[Opening SUPPLIED MATERIAL section]

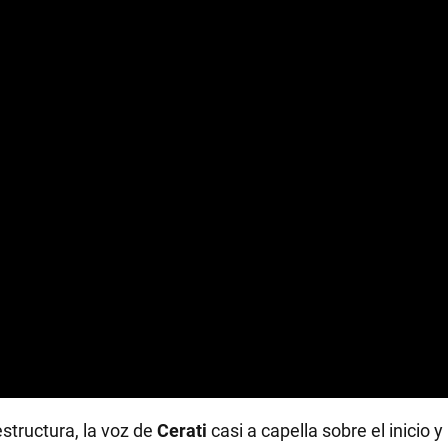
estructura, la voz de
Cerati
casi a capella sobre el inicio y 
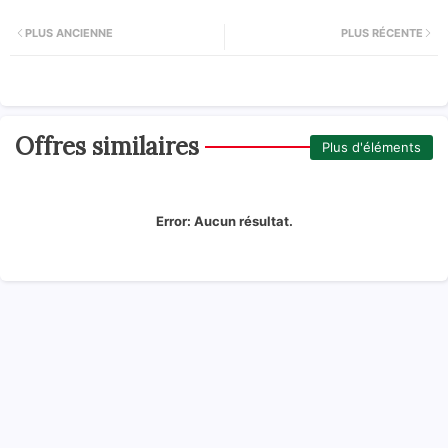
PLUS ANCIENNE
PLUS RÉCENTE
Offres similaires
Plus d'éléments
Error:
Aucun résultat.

[Closing SUPPLIED MATERIAL section]
[Opening SUPPLIED MATERIAL section]

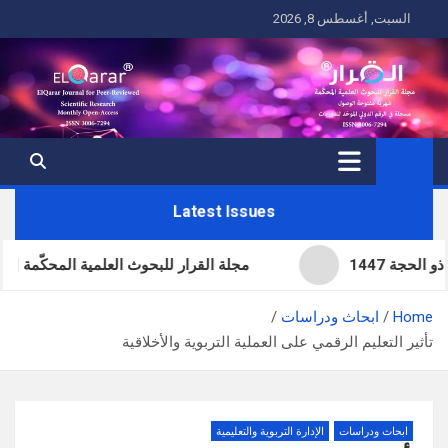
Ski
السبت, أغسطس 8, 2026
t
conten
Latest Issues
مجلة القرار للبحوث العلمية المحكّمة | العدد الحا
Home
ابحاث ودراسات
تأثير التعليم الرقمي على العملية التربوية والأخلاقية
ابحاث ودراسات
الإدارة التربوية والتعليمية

[Closing SUPPLIED MATERIAL section]

**EXERCISE GOAL**
Would you output only the span of the records above that opens with the line containing "estructura, la voz de" and closes with the line containing "Aucun résultat.", ends included and pictures dropped?

**RESPONSE BOX**
estructura, la voz de
Cerati
casi a capella sobre el inicio y 
PLUS ANCIENNE
PLUS RÉCENTE
Offres similaires
Plus d'éléments
Error:
Aucun résultat.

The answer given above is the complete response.